Yesterday we had the story of Bear Stearns, a Wall Street investment banking house going under and being bought out for pennies on the dollar. The reports included news that one investor (a single investor mind you) had lost $1 Billion in the debacle. Yet, it was hard to feel sorry for anyone associated with this failure, except maybe the receptionist at the front desk or a few secretaries and janitors. The news media always finds a way to get a shot of two or three people carrying their sutff out of the building in a box. Somehow it misses the exit of the fat cats in their Bentleys.

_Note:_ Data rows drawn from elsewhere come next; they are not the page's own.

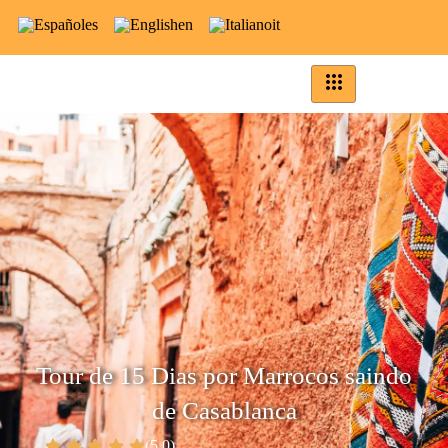
es
en
it
Tour de 15 Dias por Marrocos saindo
de Casablanca
(5.0)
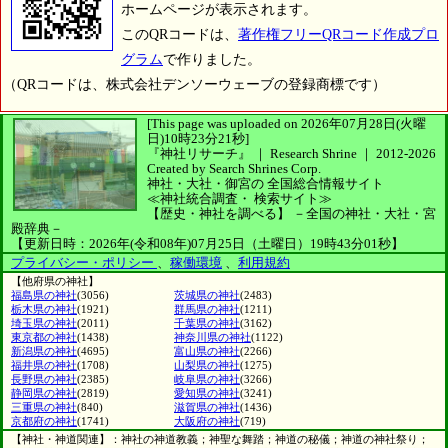
ホームページが表示されます。
このQRコードは、
著作権フリーQRコード作成プロ
グラム
で作りました。
（QRコードは、株式会社デンソーウェーブの登録商標です）
[This page was uploaded on 2026年07月28日(火曜
日)10時23分21秒]
『神社リサーチ』 ｜ Research Shrine
｜
2012-2026
Created by
Search Shrines Corp.
神社・大社・御宮の
全国総合情報サイト
≪神社統合調査・
検索サイト≫
【歴史・神社を調べる】
－全国の神社・大社・宮
殿辞典－
【更新日時：2026年(令和08年)07月25日（土曜日）19時43分01秒】
プライバシー・ポリシー
、
稼働環境
、
利用規約
【他府県の神社】
福島県の神社
(3056)
茨城県の神社
(2483)
栃木県の神社
(1921)
群馬県の神社
(1211)
埼玉県の神社
(2011)
千葉県の神社
(3162)
東京都の神社
(1438)
神奈川県の神社
(1122)
新潟県の神社
(4695)
富山県の神社
(2266)
福井県の神社
(1708)
山梨県の神社
(1275)
長野県の神社
(2385)
岐阜県の神社
(3266)
静岡県の神社
(2819)
愛知県の神社
(3241)
三重県の神社
(840)
滋賀県の神社
(1436)
京都府の神社
(1741)
大阪府の神社
(719)
【神社・神道関連】：神社の神道教義；神聖な舞踏；神道の秘儀；神道の神社祭り；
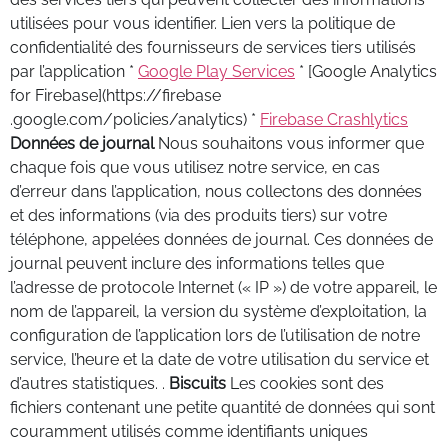
utilisées pour vous identifier. Lien vers la politique de
confidentialité des fournisseurs de services tiers utilisés
par l’application *
Google Play Services
* [Google Analytics
for Firebase](https://firebase
.google.com/policies/analytics) *
Firebase Crashlytics
Données de journal
Nous souhaitons vous informer que
chaque fois que vous utilisez notre service, en cas
d’erreur dans l’application, nous collectons des données
et des informations (via des produits tiers) sur votre
téléphone, appelées données de journal. Ces données de
journal peuvent inclure des informations telles que
l’adresse de protocole Internet (« IP ») de votre appareil, le
nom de l’appareil, la version du système d’exploitation, la
configuration de l’application lors de l’utilisation de notre
service, l’heure et la date de votre utilisation du service et
d’autres statistiques. .
Biscuits
Les cookies sont des
fichiers contenant une petite quantité de données qui sont
couramment utilisés comme identifiants uniques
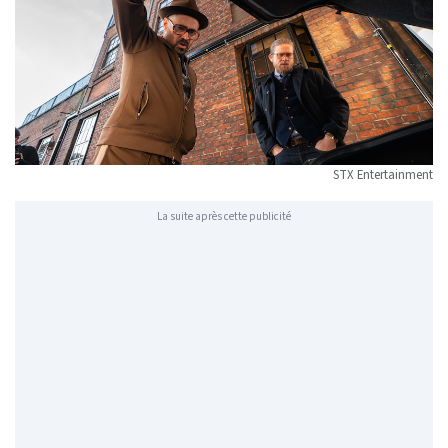
STX Entertainment
La suite après cette publicité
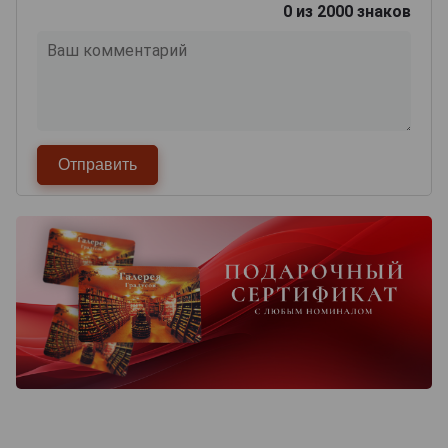
0
из 2000 знаков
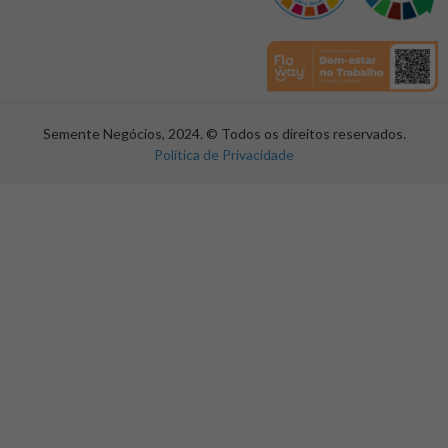
Semente Negócios, 2024. © Todos os direitos reservados.
Política de Privacidade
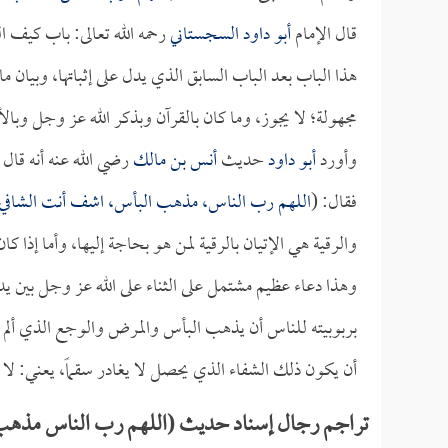
قال الإمام
أبو داود السجستاني
رحمه الله تعالى: باب كيف ا
هذا الباب بعد الباب السابق الذي يدل على إثباتها، وبيان ما
مجهولة؛ لا يجوز، وما كان بالقرآن وبذكر الله عز وجل وبالأ
وأورد
أبو داود
حديث
أنس بن مالك
رضي الله عنه أنه قال ل
فقال: (
اللهم رب الناس، مذهب البأس، اشف أنت الشافي، لا 
والرقية هي الإتيان بالرقية لمن هو بحاجة إليها، وأما إذا كان 
وهذا دعاء عظيم مشتمل على الثناء على الله عز وجل بين ي
بربوبيته للناس أن يذهب البأس والمرض والوجع الذي ألم بالمر
أن يكون ذلك الشفاء الذي يحصل لا يغادر سقماً، يعني: لا يت
تراجم رجال إسناد حديث (اللهم رب الناس مذهب 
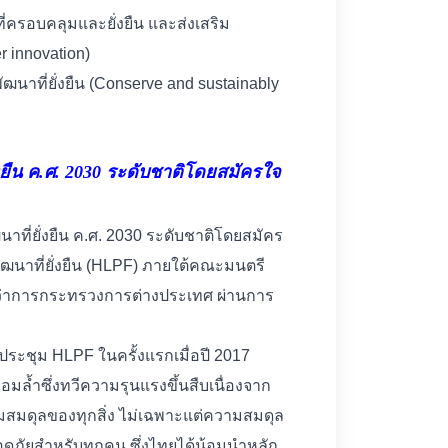
ี่ครอบคลุมและยั่งยืน และส่งเสริม
er innovation)
ฒนาที่ยั่งยืน (Conserve and sustainably
งยืน ค.ศ. 2030 ระดับชาติโดยสมัครใจ
ี่ยั่งยืน ค.ศ. 2030 ระดับชาติโดยสมัคร
ัฒนาที่ยั่งยืน (HLPF) ภายใต้คณะมนตรี
ว่าการกระทรวงการต่างประเทศ ผ่านการ
ระชุม HLPF ในครั้งแรกเมื่อปี 2017
่อมล้ำซึ่งทวีความรุนแรงขึ้นสืบเนื่องจาก
ามสมดุลของทุกสิ่ง ไม่เฉพาะแต่ความสมดุล
ดภัยสำหรับทุกคน ซึ่งไทยได้น้อมนำหลัก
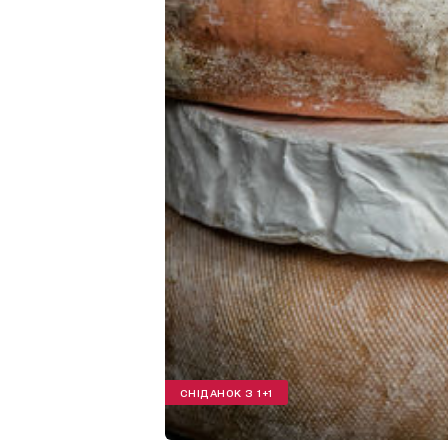
СНІДАНОК З 1+1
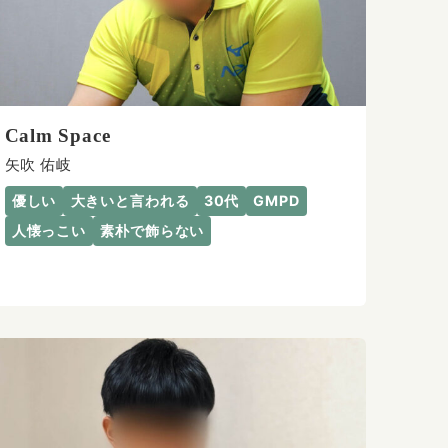
Calm Space
矢吹 佑岐
優しい
大きいと言われる
30代
GMPD
人懐っこい
素朴で飾らない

These are the same people about whom a year or two ago there were probably stories written about how they had just collected their $100 Million bonuses from all of the wonderful business they were doing by figuring out cool new ways to package up high-risk loans into investment pools and selling them to investors. These are people who lived by greed and who have now seen their fortunes wiped out by greed. How can you really feel sorry for that? They made huge amounts off these exotic investments that they created and managed, so why not loose huge amounts too?

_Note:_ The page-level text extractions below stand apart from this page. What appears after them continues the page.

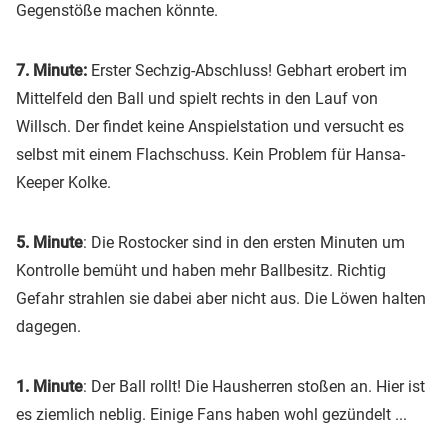
Gegenstöße machen könnte.
7. Minute:
Erster Sechzig-Abschluss! Gebhart erobert im
Mittelfeld den Ball und spielt rechts in den Lauf von
Willsch. Der findet keine Anspielstation und versucht es
selbst mit einem Flachschuss. Kein Problem für Hansa-
Keeper Kolke.
5. Minute
: Die Rostocker sind in den ersten Minuten um
Kontrolle bemüht und haben mehr Ballbesitz. Richtig
Gefahr strahlen sie dabei aber nicht aus. Die Löwen halten
dagegen.
1. Minute
: Der Ball rollt! Die Hausherren stoßen an. Hier ist
es ziemlich neblig. Einige Fans haben wohl gezündelt ...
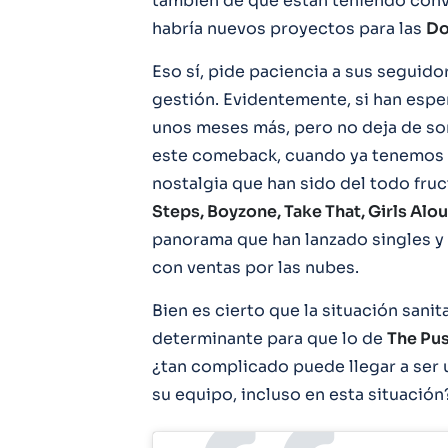
también de que están teniendo conv
habría nuevos proyectos para las
Do
Eso sí, pide paciencia a sus seguid
gestión. Evidentemente, si han espe
unos meses más, pero no deja de so
este comeback, cuando ya tenemos e
nostalgia que han sido del todo fru
Steps, Boyzone, Take That, Girls Alo
panorama que han lanzado singles y
con ventas por las nubes.
Bien es cierto que la situación sani
determinante para que lo de
The Pus
¿tan complicado puede llegar a ser u
su equipo, incluso en esta situación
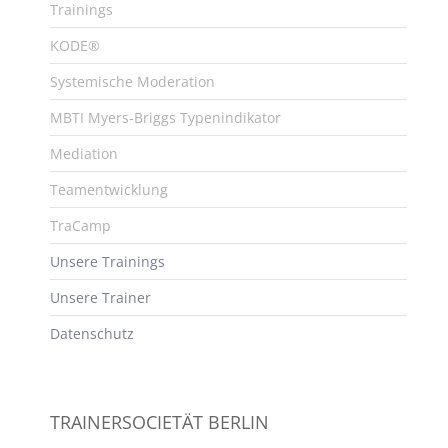
Trainings
KODE®
Systemische Moderation
MBTI Myers-Briggs Typenindikator
Mediation
Teamentwicklung
TraCamp
Unsere Trainings
Unsere Trainer
Datenschutz
TRAINERSOCIETÄT BERLIN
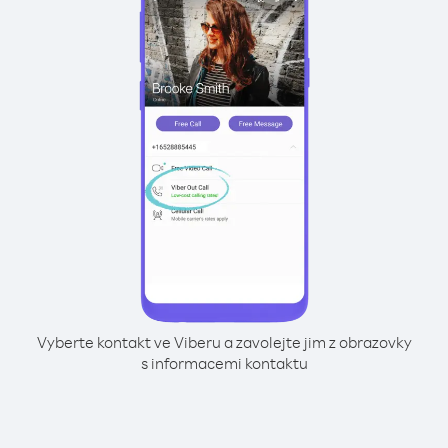
Vyberte kontakt ve Viberu a zavolejte jim z obrazovky
s informacemi kontaktu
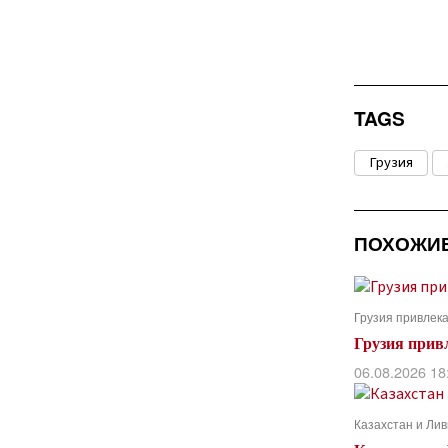
TAGS
Грузия
ПОХОЖИ
Грузия привлека
Грузия прив
06.08.2026 18
Казахстан и Ли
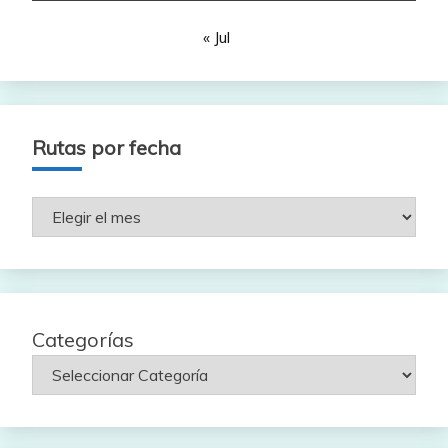
« Jul
Rutas por fecha
Rutas
por
fecha
Categorías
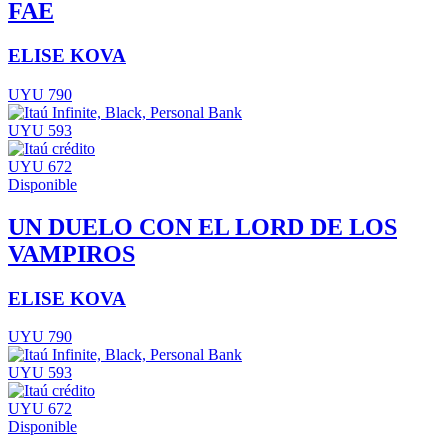
FAE
ELISE KOVA
UYU 790
UYU 593
UYU 672
Disponible
UN DUELO CON EL LORD DE LOS
VAMPIROS
ELISE KOVA
UYU 790
UYU 593
UYU 672
Disponible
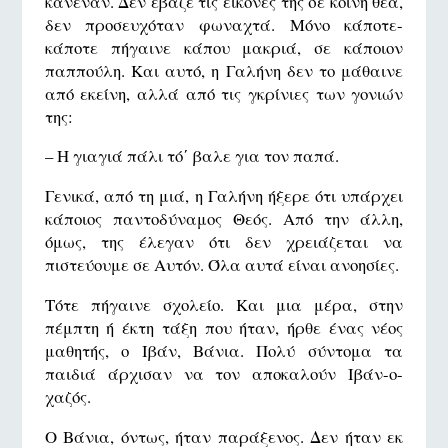
κανέναν. Δεν έβαζε τις εικόνες της σε κοινή θέα,
δεν προσευχόταν φωναχτά. Μόνο κάποτε-
κάποτε πήγαινε κάπου μακριά, σε κάποιον
παππούλη. Και αυτό, η Γαλήνη δεν το μάθαινε
από εκείνη, αλλά από τις γκρίνιες των γονιών
της:
– Η γιαγιά πάλι τό΄ βαλε για τον παπά.
Γενικά, από τη μιά, η Γαλήνη ήξερε ότι υπάρχει
κάποιος παντοδύναμος Θεός. Από την άλλη,
όμως, της έλεγαν ότι δεν χρειάζεται να
πιστεύουμε σε Αυτόν. Όλα αυτά είναι ανοησίες.
Τότε πήγαινε σχολείο. Και μια μέρα, στην
πέμπτη ή έκτη τάξη που ήταν, ήρθε ένας νέος
μαθητής, ο Ιβάν, Βάνια. Πολύ σύντομα τα
παιδιά άρχισαν να τον αποκαλούν Ιβάν-ο-
χαζός.
Ο Βάνια, όντως, ήταν παράξενος. Δεν ήταν εκ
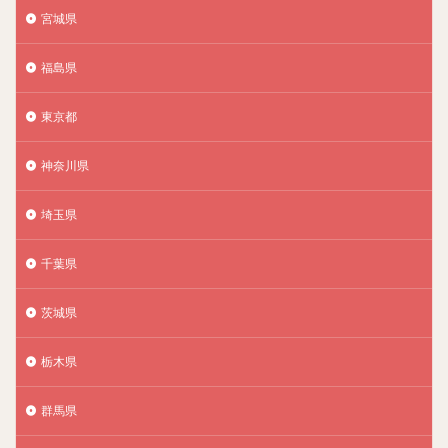
宮城県
福島県
東京都
神奈川県
埼玉県
千葉県
茨城県
栃木県
群馬県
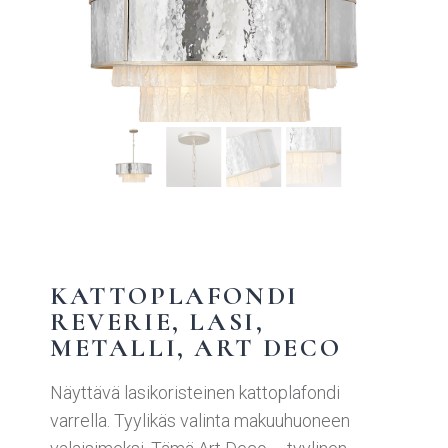
KATTOPLAFONDI
REVERIE, LASI,
METALLI, ART DECO
Näyttävä lasikoristeinen kattoplafondi
varrella. Tyylikäs valinta makuuhuoneen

So, Bear Stearns is gone and more may follow. The world will not end. The world as we knew it might end, but that was not a sustainable world anyway. Maybe the high rollers who worked there and created this mess can set up a card table and get three walnut shells and a pea and start another game. That’s what they had going this time anyway – a shell game, a scam.
I am not naive enough to believe that we don’t need investment bankers or that they don’t perform valuable services in our capitalistic system; however, I am naïve enough to hope that the world of investment banking doesn’t have to be filled with the kinds of fast-buck shysters that are getting clipped right now. There are other investment banks that didn’t jump into sub-prime lending and that didn’t leverage themselves to the hilt and that won’t go under in the current crisis. I, for one, wish them well and hope that they come out on the other side of this mess as some sort of example of how to run a good, honest business and still make it in the modern world.
All too often the “square” guys who are trying to do business is a fair, honest, open and conservative manner are held up to ridicule by the hip, “with it” firms that are played up by the press as defining that cutting edge of new ideas – an edge that sometimes, like now, comes back to cut both ways. The real unfortunate losers in this whole thing are the little, invisible investors whose 401K’s and savings are impacted by the scams that these shysters pulled on everybody.
It is also unfortunate that the guys at th top in situations like this seem to always find a way to avoid taking blame or getting hurt too bad. In fact many of the guys running failing operations this time are the same guys who headed up savings and loan companies when the S&L crisis hit several years back. You could say, "Won't they ever lear?" I'd say they've learned very well how to steal people's money in a way that appears to be legal. These are not dumb people who made dumb mistakes. These are very smart people who figured out how to gamble and win for themselves by using your money. And if they lose a gamble...Oh Well.
The good ole boys of Enron, who considered themselves to be smarter than anyone else and many of the other barons of greed, like the leaders at Worldcomm and Adelphia and Global Crossing and Arthur Anderson and so many other companies all ended up getting their due in the end. And off to the side, out of the glare there have always been the other players, the guys who weren’t gaming the system trying to make the extra buck. They get hurt by the scandals, too. All stocks in a segment tend to get hurt by the few bad eggs; but they’ll still be here tomorrow – plugging away to try to make an honest buck. Hopefully the Bear Stearns’ of the world will just fade away, and we may all actually be a little better off for their departure.